In his brief time in office, Mayor Eric Adams has had to deal with the murder of two police officers, an infant shot in the face, a woman pushed to her death in the subway, and a weekend snowstorm. Through it all, he has been a visible, reassuring, and energetic presence throughout the city, providing leadership and clarity. Last week, he took the time between the city’s many emergencies to announce his all-star environmental leadership team. Now, I admit I am biased since two of the three folks that the mayor appointed to lead on environment teach in master’s programs I direct at Columbia University. This semester, Rohit Aggarwala, the city’s new environmental chief, is teaching the Politics and Policy of Urban Sustainability in our environmental science and policy program and Kizzy Charles-Guzman, the new environmental justice director, is teaching our capstone workshop in the sustainability management program. Both are experienced, dedicated public servants and both are world-class experts in the substance of their field. The fact that they take the time to teach and mentor the next generation of sustainability professionals is a testament to their high ideals and sound values.
The third member of the leadership team doesn’t teach at Columbia, although he has an undergraduate degree from here. The mayor’s press release provided his background and observed that:
“Vincent Sapienza has dedicated his career to protecting and improving New York City’s water and wastewater infrastructure. Sapienza served in three senior positions within DEP, leading the Bureau of Wastewater Treatment from 2009 through 2014, then heading the Bureau of Engineering, Design and Construction through 2016, and then as commissioner for the past five years. Sapienza is a New York State licensed professional engineer and holds a BS from Columbia and an MBA from Hofstra.”
What is most impressive is that in the interest of creating a unified and integrated environmental management structure, Sapienza was willing to give up the position of commissioner in the Department of Environmental Protection and move from CEO to COO. This is evidence of his dedication to mission and the persuasiveness of Adams and his team.
Rit Aggarwala was a key leader in the development of the Bloomberg Administration’s path-breaking sustainability plan, PlaNYC 2030. He has a deep, scholarly and practical understanding of environmental policy, politics, and management. Kizzy Charles-Guzman has a long history in community-based environmental justice and was once the environmental policy coordinator for the prominent environmental advocacy group WEACT for Environmental Justice. I was far from alone in applauding these choices, according to a statement on WEACT’s website:
“We thank Mayor Eric Adams for boldly committing to implement the recommendations of New York City’s first Environmental Justice for All Report,” said Peggy Shepard, Co-Founder & Executive Director of WE ACT for Environmental Justice. “And we also thank the Mayor for appointing Rohit T. Aggarwala, Vincent Sapienza, and Kizzy Charles-Guzman – a team that has the experience and expertise needed to take meaningful action on environmental and climate justice. Congratulations to all!”

# # #

## Given instruction
Pick up the article above about Mayor Eric Adams's environmental leadership team and continue it from its final sentence.

# # #

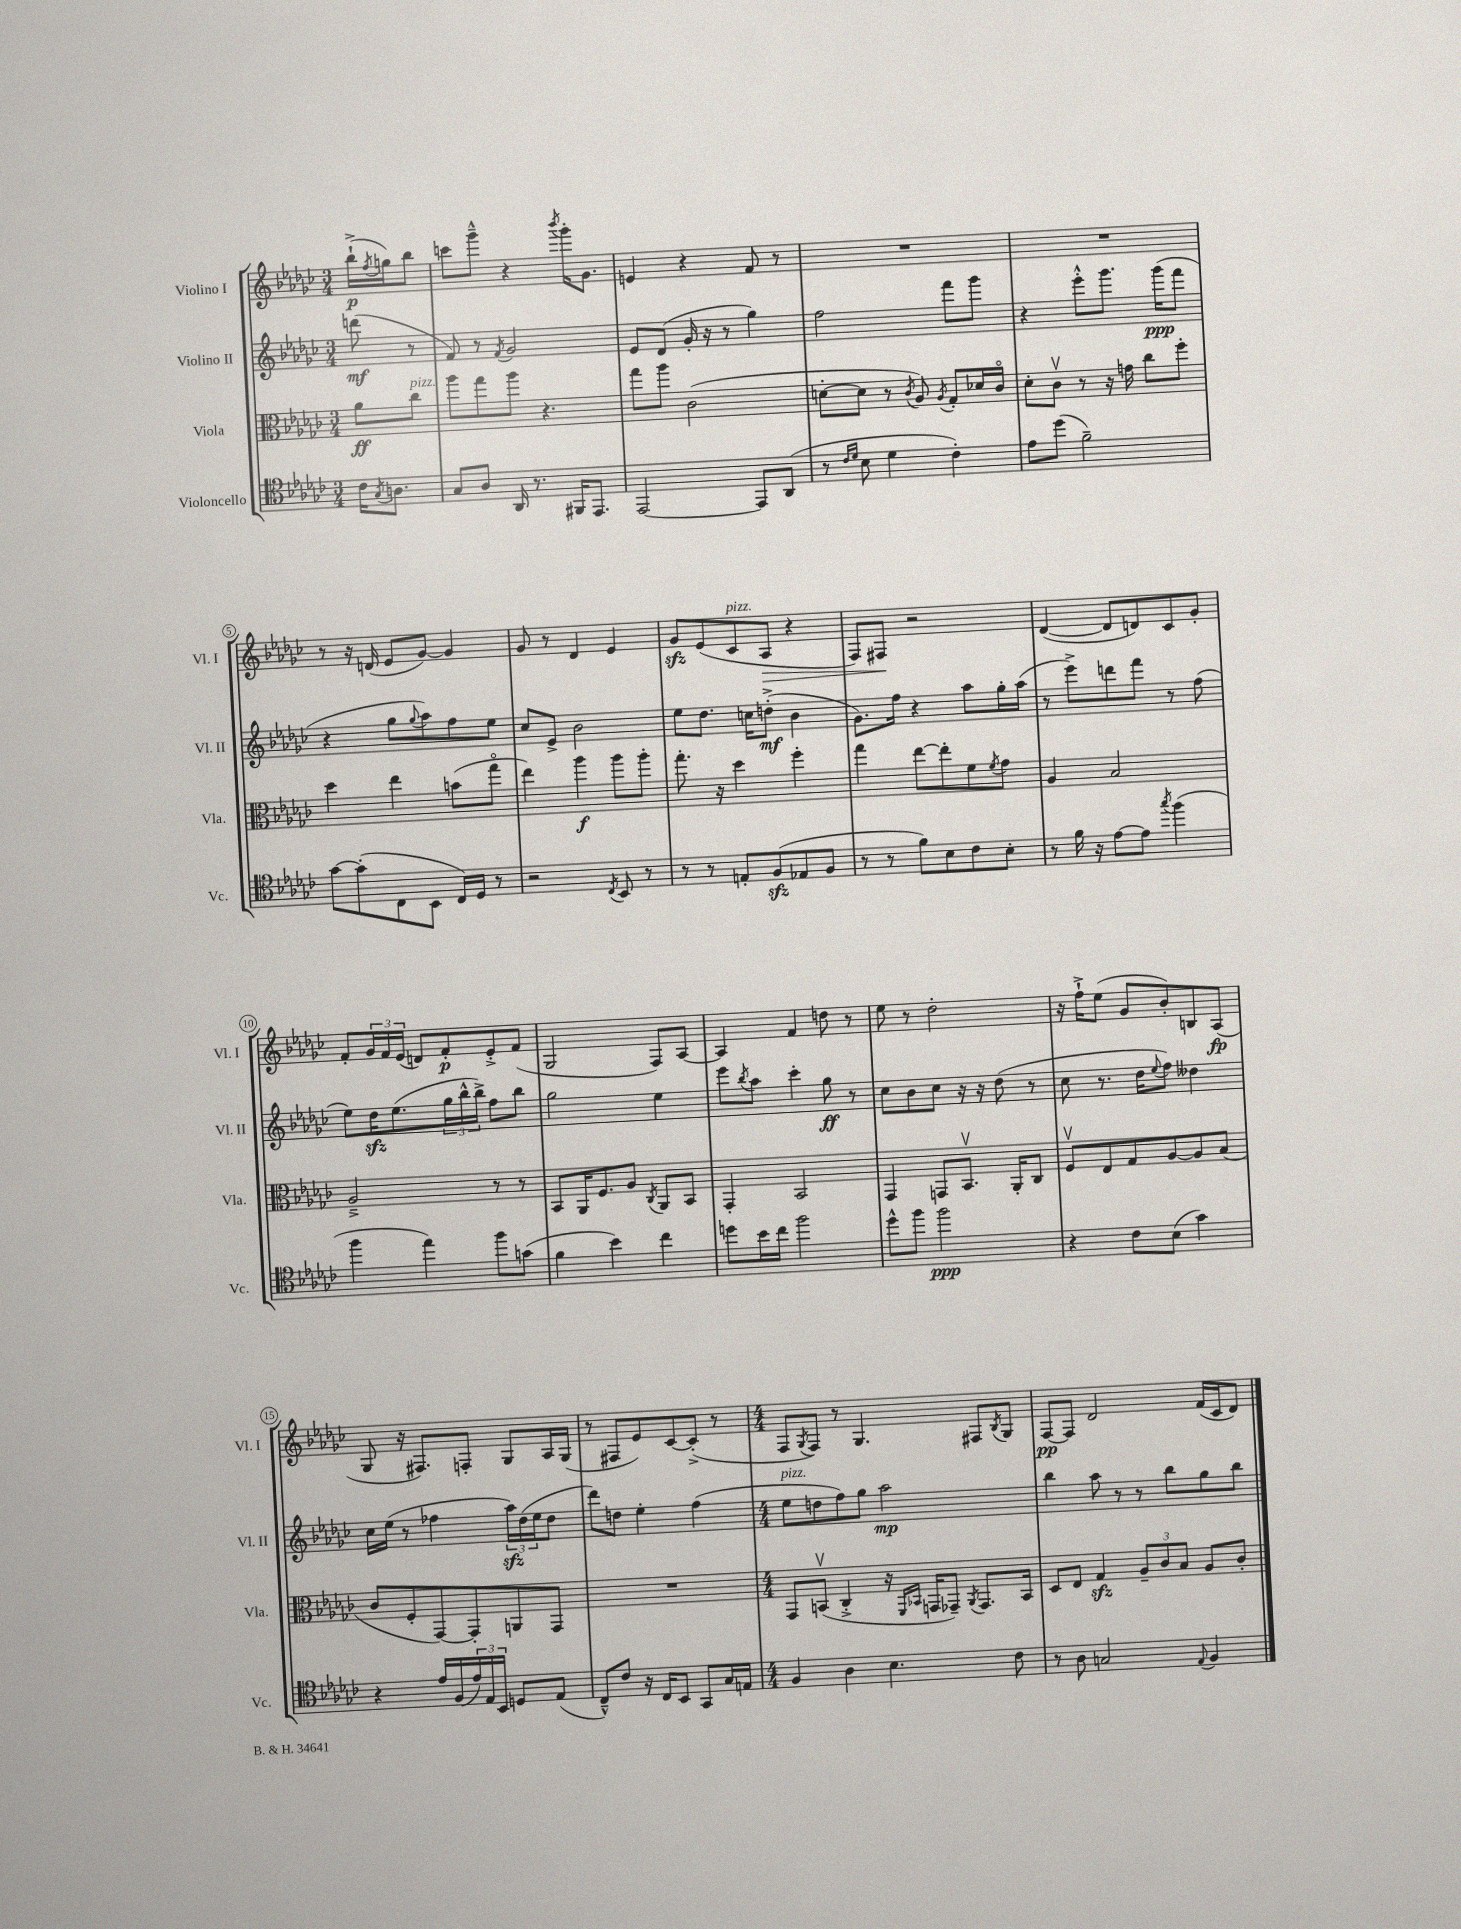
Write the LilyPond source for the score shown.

<<
\new StaffGroup <<
\new Staff = "s0" \with { instrumentName = "Violino I" shortInstrumentName = "Vl. I" } {
    \clef treble \key ges \major \numericTimeSignature \time 3/4 \partial 4
    bes''16-!->\p( \acciaccatura { f''8 } g''16) bes''8 |
    c'''8 ges'''8---^ r4 \acciaccatura { bes'''8 } ges'''16-. ges'8. |
    e'4 r4 f'8 r8 |
    R2. |
    R2. |
    r8 r16 d'16( ees'8 ges'8~) ges'4 |
    ges'8 r8 des'4 ees'4 |
    ges'8\sfz ees'8( ces'8^\markup { \italic "pizz." } aes8\> r4 |
    f8) fis8\! r2 |
    des'4~( des'8 d'8) ces'8 ges'8-. |
    f'8-. \tuplet 3/2 { ges'16 f'16 ees'16( } d'8) f'8-.\p ees'8-.-> f'8( |
    ges2 f8) aes8~ |
    aes4 f'4 d''8 r8 |
    ees''8 r8 des''2-. |
    r16 f''16-!-> ees''8( ges'8 bes'8-.) b8 aes8\fp( |
    ges8 r16 fis8.) f8-. ges8 aes16 ges16( |
    r8 fis8 ees'8) ces'8~ ces'8-.->( r8 |
    \numericTimeSignature \time 4/4 f8 \acciaccatura { ges8 } f8) r8 ges4. fis8 \acciaccatura { bes8 } ges8 |
    f8~\pp f8 des'2 f'16( ces'16 des'8) \bar "|." |
}
\new Staff = "s1" \with { instrumentName = "Violino II" shortInstrumentName = "Vl. II" } {
    \clef treble \key ges \major \numericTimeSignature \time 3/4 \partial 4
    d'''8\mf( r8 |
    f'8) r8 \acciaccatura { f'8 } ges'2 |
    ees'8 des'8( ges'16-. r16 r8 ges''4) |
    f''2 f'''8 ges'''8 |
    r4 ees'''8-.-^ ges'''8. ges'''16\ppp( f'''8 |
    r4 ges''8 \appoggiatura { ges''8 } aes''8) f''8 ees''8 |
    ces''8 ees'8-> bes'2 |
    ees''8 des''8. c''16 d''8-.->\mf( bes'4 |
    ges'8.) f''16 r4 aes''8 ges''16-. aes''16( |
    r8 ees'''8->) d'''8 f'''8 r8 f''8( |
    ees''8) des''16\sfz ees''8.( \tuplet 3/2 { ges''16 bes''16-^ bes''16->) } f''8 bes''8 |
    ges''2 ees''4 |
    ees'''8 \acciaccatura { bes''8 } aes''8 ces'''4-. ges''8\ff r8 |
    ces''8 bes'8 ces''8 r16 r16 des''8( r8 |
    ces''8 r8. des''16 \appoggiatura { ees''8 } f''8) deses''4 |
    ces''16 ees''16( r8 fes''4 \tuplet 3/2 { aes''16\sfz) des''16( ees''16 } des''8 |
    des'''8) d''8 ees''4-. f''4( |
    \numericTimeSignature \time 4/4 ees''8^\markup { \italic "pizz." } d''8 f''8) ges''8 aes''2\mp |
    bes''4 aes''8 r8 r8 bes''8 ges''8 bes''8 \bar "|." |
}
\new Staff = "s2" \with { instrumentName = "Viola" shortInstrumentName = "Vla." } {
    \clef alto \key ges \major \numericTimeSignature \time 3/4 \partial 4
    aes'8\ff ces''8^\markup { \italic "pizz." } |
    aes''8 ges''8 aes''8 r4. |
    ges''8 aes''8 ces'2( |
    d'8~-. d'8 r8 \acciaccatura { ces'8 } aes8) \acciaccatura { aes8 } ges8-. des'16 ces'16\flageolet |
    des'8-. ces'8\upbow r8 r16 g'16 ces''8 f''8-. |
    des''4 ees''4 b'8( ges''8\flageolet |
    ees''4) aes''4\f aes''8 aes''8-. |
    ges''8.-. r16 des''4 f''4-. |
    ges''4 ees''8~ ees''8-. f'8 \acciaccatura { f'8 } ges'8 |
    aes4 bes2 |
    aes2---> r8 r8 |
    bes,8 aes,16 f8. aes8 \acciaccatura { ces8 } aes,8 bes,8 |
    ges,4-. bes,2 |
    ges,4 g,8 bes,8.\upbow aes,16-. ces8 |
    f8\upbow ees8 ges8 aes8~ aes8 bes8( |
    ces'8 f8-. ges,8~) ges,8-. a,8 ges,8 |
    R2. |
    \numericTimeSignature \time 4/4 ges,8 b,8\upbow( ces4-.-> r16 \grace { f,16 bes,16 } g,16 ges,8--) \acciaccatura { aes,8 } ges,8. bes,16 |
    des8 ees8 ges4\sfz \tuplet 3/2 { aes8-- ces'8 bes8 } aes8 ces'8-. \bar "|." |
}
\new Staff = "s3" \with { instrumentName = "Violoncello" shortInstrumentName = "Vc." } {
    \clef tenor \key ges \major \numericTimeSignature \time 3/4 \partial 4
    ces'16 \acciaccatura { ges8 } a8. |
    ges8 aes8 aes,16 r8. fis,16 ees,8. |
    ees,2~ ees,8 aes,8( |
    r8 \grace { ces'16 des'16 } bes8 des'4 ces'4-.) |
    ees'8 des''8( f'2--) |
    ges'8~ ges'8-.( ces8 bes,8 ces16) des16 r8 |
    r2 \acciaccatura { ces8 } bes,8 r8 |
    r8 r8 e8-. f8\sfz( ees8 f8 |
    r8 r8 f'8) bes8 ces'8 bes8-. |
    r8 f'16 r16 ees'8~ ees'8 \acciaccatura { ges''8 } f''4( |
    f''4 ees''4) f''8 g'8( |
    f'4 bes'4) ces''4 |
    d''8 bes'16 ces''16 f''2 |
    des''8-^ f''8 f''2\ppp |
    r4 ces'8 bes8( ges'4) |
    r4 ees'16 f16( \tuplet 3/2 { ees'16) ees16 bes,16 } d8 ees8( |
    ces8---^) ces'8 r16 ces16 bes,8 ges,8 ges16 e16 |
    \numericTimeSignature \time 4/4 f4 aes4 bes4. ces'8 |
    r8 aes8 g2 \appoggiatura { ees8 } f4 \bar "|." |
}
>>
>>
\layout { \context { \Score \override BarNumber.stencil = #(make-stencil-circler 0.1 0.3 ly:text-interface::print) } }
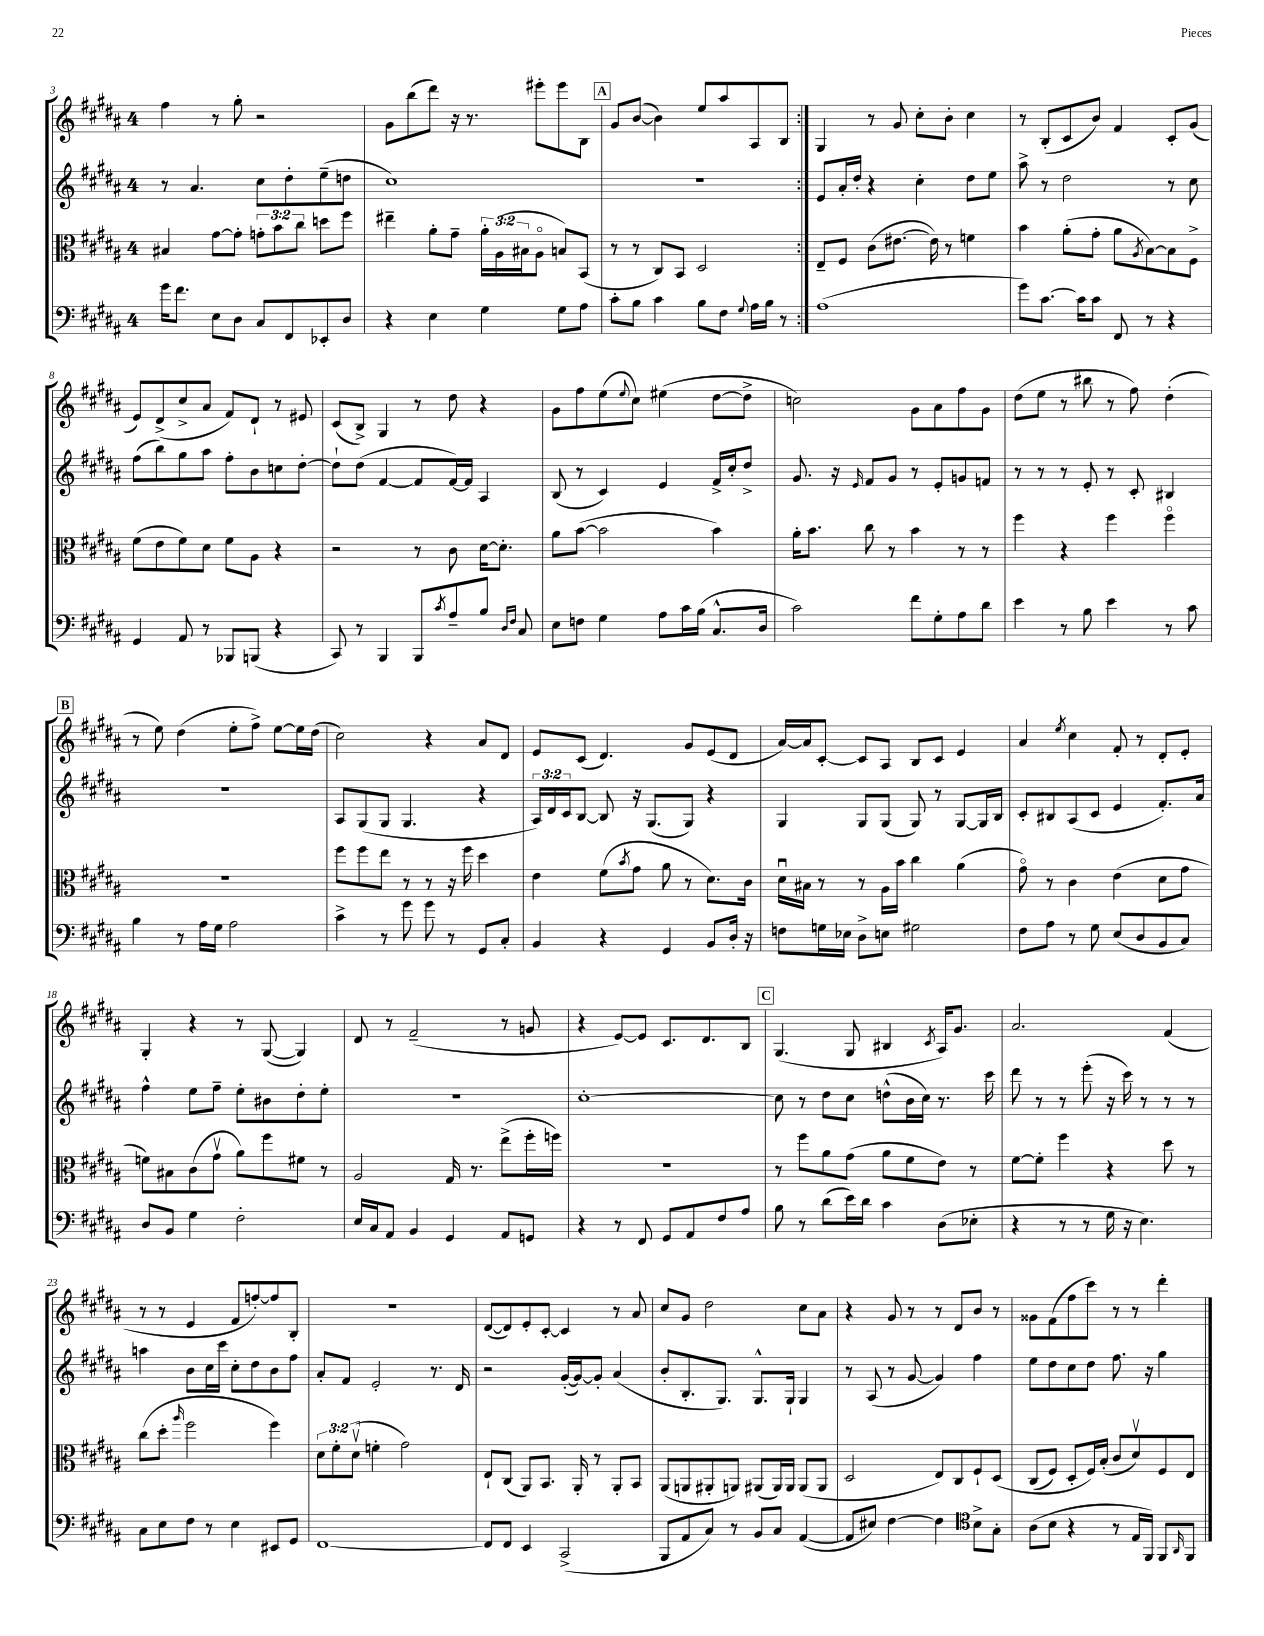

# # #

## The answer
As important as this stellar team is to the city’s environmental future, so too are the structural changes initiated by Aggarwala’s appointment as the city’s chief climate officer, meaning that all environmental programs in city government are within his purview. This begins with the consolidation of a variety of climate, environmental justice and resilience units housed throughout the mayorality that will now be integrated into the city’s overall environmental protection program. This consolidation is a strong indication that Mayor Adams means business and intends to do more than make symbolic pronouncements about climate change and environmental justice. He actually intends to take action.
One area that was not mentioned in the mayor’s announcement was the city’s current effort to decarbonize its own buildings and fleet of vehicles. My hope is that these efforts also have at least a “dotted line” connection to the city’s new chief climate officer. With over 300,000 employees, over 30,000 vehicles and about 4,000 buildings, the city government could join with the federal government and insist that its procurement processes adhere to green principles and that wherever feasible, city structures should be retrofitted to save energy and convert to renewable energy.
New York’s transition to environmental sustainability will take a generation to complete and will present financial and operational challenges to our government. In addition to the cost of retrofitting our many old buildings, we have the problem of flood control. After Hurricane Sandy, we were concerned with shoreline flooding, a logical response for a city with about 600 miles of coastline. We developed a variety of solutions for protecting the shore and also implemented efforts to develop green infrastructure to absorb rain and other sources of stress on our sewer system. In the summer of 2021, we experienced a month with a great deal of rain, and so the city’s permeable surfaces were saturated with water. When we experienced a day where rain fell at the rate of five inches in one hour, there was no place for the water to go and it flooded basements. In some basement apartments, people were trapped and died. That was the day we learned the limits of green infrastructure. While we should use natural systems as much as we can to absorb excess water, it’s clear we need to do more.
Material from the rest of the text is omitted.